What to work on - Every line in the records below between the one holding "Page 3 of 7" and the one holding "essential signalling molecules", inclusive, is to be set down exactly; all other lines are to be left out.

Data records -
'''

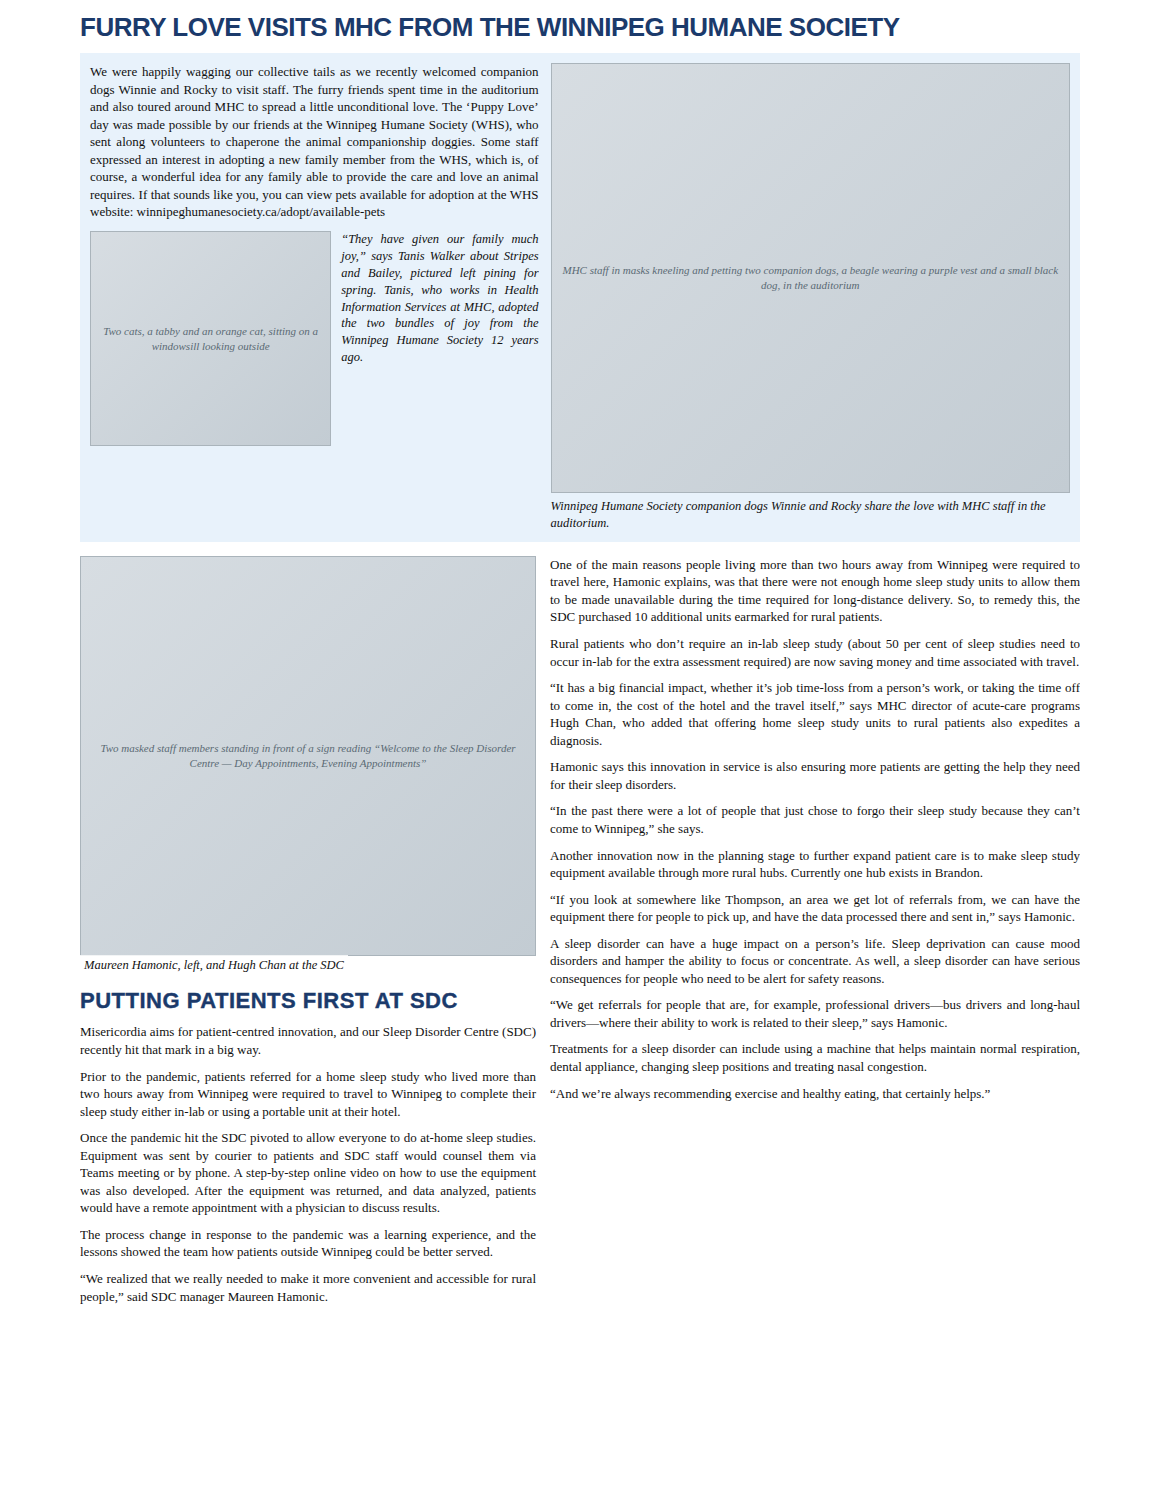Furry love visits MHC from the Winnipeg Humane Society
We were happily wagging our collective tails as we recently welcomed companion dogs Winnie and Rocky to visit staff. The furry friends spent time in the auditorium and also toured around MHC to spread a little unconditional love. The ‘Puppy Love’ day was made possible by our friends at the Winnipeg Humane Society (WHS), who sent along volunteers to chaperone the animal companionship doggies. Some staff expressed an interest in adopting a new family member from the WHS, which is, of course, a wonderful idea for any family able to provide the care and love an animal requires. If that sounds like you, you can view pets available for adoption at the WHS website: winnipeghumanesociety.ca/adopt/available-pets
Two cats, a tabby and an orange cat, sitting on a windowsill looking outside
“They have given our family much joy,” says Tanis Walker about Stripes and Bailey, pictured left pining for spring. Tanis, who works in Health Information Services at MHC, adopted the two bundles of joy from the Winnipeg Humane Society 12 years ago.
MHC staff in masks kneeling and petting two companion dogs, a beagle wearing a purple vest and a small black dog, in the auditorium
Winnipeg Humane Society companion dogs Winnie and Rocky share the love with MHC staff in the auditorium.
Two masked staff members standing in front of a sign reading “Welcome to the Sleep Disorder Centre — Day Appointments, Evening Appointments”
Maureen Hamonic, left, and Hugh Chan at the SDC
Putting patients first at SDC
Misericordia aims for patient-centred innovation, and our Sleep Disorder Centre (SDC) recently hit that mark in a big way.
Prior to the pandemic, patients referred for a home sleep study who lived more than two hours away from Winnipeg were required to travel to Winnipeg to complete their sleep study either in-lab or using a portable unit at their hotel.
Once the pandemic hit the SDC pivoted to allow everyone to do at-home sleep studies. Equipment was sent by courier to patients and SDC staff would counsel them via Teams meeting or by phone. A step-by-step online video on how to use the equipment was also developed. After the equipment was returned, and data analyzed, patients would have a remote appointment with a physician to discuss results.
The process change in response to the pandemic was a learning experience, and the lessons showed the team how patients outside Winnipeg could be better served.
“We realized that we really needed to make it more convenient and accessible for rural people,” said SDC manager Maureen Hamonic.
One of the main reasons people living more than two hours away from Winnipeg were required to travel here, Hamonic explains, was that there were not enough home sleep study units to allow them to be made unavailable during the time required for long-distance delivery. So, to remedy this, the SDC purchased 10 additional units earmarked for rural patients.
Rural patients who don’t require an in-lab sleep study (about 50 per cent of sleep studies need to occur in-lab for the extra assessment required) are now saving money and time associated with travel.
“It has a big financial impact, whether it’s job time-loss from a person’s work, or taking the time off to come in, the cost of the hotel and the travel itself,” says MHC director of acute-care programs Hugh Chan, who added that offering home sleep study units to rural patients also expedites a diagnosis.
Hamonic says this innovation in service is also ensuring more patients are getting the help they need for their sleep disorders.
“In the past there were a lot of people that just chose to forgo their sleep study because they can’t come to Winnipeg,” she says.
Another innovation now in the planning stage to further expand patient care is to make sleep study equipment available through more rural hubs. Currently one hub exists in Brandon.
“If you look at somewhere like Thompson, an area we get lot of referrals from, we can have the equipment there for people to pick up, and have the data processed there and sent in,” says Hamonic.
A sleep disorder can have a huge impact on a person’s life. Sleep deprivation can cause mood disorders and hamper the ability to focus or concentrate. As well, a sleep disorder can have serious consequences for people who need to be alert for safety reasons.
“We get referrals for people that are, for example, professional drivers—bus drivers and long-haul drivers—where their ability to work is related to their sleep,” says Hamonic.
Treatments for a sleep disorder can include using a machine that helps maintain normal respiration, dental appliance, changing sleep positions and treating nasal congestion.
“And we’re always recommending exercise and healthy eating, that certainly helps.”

'''
'''

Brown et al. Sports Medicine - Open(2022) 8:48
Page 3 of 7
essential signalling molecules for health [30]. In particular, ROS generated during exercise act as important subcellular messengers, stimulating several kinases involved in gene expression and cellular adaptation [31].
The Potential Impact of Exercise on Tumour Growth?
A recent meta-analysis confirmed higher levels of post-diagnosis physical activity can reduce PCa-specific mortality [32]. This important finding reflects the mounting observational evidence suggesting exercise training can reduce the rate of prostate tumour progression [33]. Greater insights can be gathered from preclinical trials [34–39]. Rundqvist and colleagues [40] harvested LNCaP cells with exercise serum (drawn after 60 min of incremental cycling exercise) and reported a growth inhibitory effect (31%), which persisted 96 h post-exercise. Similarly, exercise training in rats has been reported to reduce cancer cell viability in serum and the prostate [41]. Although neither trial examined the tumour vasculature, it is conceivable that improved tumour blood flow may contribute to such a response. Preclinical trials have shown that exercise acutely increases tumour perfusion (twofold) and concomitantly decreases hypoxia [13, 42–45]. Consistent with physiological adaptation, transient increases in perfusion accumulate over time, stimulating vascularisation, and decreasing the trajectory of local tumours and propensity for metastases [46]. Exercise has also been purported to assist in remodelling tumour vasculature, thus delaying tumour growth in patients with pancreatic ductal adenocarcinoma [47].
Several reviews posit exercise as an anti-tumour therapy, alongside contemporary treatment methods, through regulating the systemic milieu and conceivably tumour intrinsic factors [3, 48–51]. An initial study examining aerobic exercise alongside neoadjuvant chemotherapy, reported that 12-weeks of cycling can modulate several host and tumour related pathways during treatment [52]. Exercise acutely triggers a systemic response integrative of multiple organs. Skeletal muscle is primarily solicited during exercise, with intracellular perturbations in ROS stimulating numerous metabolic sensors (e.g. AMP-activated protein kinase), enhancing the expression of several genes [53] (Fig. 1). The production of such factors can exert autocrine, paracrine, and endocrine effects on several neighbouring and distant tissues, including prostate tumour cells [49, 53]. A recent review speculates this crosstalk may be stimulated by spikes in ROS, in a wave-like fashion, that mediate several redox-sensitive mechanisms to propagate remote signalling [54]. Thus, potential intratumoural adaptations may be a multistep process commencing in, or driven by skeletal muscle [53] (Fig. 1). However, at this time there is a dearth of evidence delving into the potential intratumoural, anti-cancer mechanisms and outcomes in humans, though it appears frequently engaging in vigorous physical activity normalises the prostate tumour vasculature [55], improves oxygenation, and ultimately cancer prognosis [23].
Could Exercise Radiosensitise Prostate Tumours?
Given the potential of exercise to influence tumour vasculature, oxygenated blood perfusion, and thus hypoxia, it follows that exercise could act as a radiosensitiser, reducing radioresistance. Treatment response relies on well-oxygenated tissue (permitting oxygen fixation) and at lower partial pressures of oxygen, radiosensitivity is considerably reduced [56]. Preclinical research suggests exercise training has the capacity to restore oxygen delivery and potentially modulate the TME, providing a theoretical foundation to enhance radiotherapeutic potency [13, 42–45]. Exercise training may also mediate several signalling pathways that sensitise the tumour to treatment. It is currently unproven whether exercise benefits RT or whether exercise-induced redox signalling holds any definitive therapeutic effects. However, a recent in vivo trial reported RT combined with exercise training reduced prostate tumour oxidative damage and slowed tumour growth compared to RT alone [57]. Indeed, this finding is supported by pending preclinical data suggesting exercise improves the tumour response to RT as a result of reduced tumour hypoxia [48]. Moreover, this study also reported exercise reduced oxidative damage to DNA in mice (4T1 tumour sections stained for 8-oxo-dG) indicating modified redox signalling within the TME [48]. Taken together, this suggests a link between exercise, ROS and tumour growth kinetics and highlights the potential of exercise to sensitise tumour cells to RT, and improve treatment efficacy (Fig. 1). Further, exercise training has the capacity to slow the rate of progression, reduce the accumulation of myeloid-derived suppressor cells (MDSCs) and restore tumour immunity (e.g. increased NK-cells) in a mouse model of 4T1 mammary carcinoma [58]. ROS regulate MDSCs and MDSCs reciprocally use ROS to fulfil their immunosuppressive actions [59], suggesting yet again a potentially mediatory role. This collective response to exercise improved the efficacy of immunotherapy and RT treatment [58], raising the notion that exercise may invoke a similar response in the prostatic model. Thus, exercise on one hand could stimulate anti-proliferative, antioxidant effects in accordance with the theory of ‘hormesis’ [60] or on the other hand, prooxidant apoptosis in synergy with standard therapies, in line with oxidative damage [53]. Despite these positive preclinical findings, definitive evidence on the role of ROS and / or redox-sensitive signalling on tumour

'''
'''

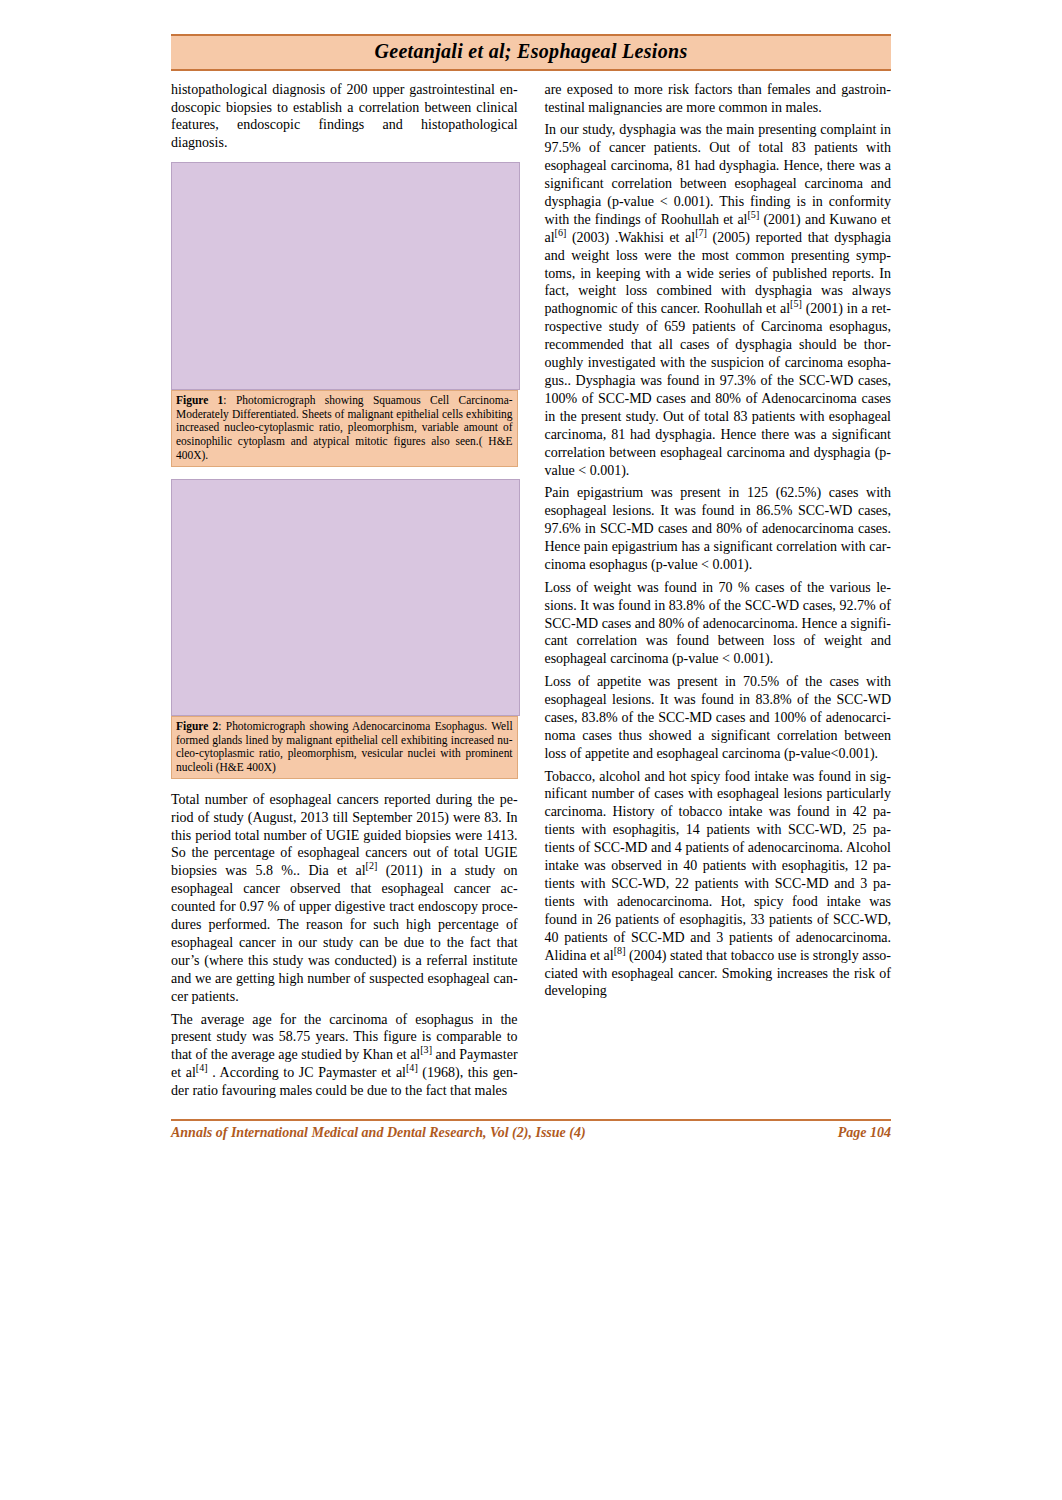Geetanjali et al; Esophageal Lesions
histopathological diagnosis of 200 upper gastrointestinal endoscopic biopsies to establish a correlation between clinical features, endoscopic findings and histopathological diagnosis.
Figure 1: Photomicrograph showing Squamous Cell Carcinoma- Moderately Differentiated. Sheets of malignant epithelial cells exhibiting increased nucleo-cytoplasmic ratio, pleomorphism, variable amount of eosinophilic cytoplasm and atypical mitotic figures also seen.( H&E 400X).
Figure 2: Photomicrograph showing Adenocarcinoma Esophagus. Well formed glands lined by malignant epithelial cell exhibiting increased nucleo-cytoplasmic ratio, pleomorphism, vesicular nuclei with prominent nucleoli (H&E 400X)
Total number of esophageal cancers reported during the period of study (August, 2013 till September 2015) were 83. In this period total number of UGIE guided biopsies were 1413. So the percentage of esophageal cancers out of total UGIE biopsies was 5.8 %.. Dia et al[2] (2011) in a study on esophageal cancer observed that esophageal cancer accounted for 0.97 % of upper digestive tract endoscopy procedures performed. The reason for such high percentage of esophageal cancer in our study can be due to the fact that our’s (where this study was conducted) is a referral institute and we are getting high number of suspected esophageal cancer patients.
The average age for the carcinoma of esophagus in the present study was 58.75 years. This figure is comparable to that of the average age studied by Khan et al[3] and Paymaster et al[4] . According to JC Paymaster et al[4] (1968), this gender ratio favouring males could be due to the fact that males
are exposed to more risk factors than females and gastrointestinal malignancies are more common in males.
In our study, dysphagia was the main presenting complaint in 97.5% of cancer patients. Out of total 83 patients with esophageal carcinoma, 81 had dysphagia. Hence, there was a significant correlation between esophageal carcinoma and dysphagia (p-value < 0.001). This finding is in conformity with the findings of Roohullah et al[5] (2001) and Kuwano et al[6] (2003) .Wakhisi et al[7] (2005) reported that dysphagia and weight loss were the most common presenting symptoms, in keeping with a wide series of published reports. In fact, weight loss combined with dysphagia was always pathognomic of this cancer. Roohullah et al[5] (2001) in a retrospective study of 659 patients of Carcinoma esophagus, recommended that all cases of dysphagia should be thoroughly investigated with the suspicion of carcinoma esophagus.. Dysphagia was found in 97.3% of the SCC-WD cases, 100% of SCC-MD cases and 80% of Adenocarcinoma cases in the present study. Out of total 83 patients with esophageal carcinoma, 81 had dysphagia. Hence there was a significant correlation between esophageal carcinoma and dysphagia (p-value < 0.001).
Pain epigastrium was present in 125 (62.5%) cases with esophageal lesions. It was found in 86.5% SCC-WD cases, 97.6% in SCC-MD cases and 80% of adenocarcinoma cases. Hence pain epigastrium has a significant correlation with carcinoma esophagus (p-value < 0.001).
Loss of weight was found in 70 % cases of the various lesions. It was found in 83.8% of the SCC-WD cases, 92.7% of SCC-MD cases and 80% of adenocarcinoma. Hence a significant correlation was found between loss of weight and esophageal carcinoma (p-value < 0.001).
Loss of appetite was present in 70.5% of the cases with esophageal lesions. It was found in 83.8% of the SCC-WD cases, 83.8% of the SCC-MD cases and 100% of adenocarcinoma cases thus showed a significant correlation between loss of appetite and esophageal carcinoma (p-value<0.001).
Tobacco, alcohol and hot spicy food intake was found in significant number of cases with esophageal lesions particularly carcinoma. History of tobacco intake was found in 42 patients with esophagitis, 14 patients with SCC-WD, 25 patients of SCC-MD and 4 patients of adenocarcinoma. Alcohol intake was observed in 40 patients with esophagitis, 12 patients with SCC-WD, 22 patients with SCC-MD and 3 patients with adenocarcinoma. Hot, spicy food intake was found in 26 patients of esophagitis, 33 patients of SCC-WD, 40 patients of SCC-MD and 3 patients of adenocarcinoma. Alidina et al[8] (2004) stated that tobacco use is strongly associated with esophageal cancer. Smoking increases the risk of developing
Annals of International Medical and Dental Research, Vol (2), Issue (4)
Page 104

'''

Task response -
Page 3 of 7
essential signalling molecules for health [30]. In particular, ROS generated during exercise act as important subcellular messengers, stimulating several kinases involved in gene expression and cellular adaptation [31].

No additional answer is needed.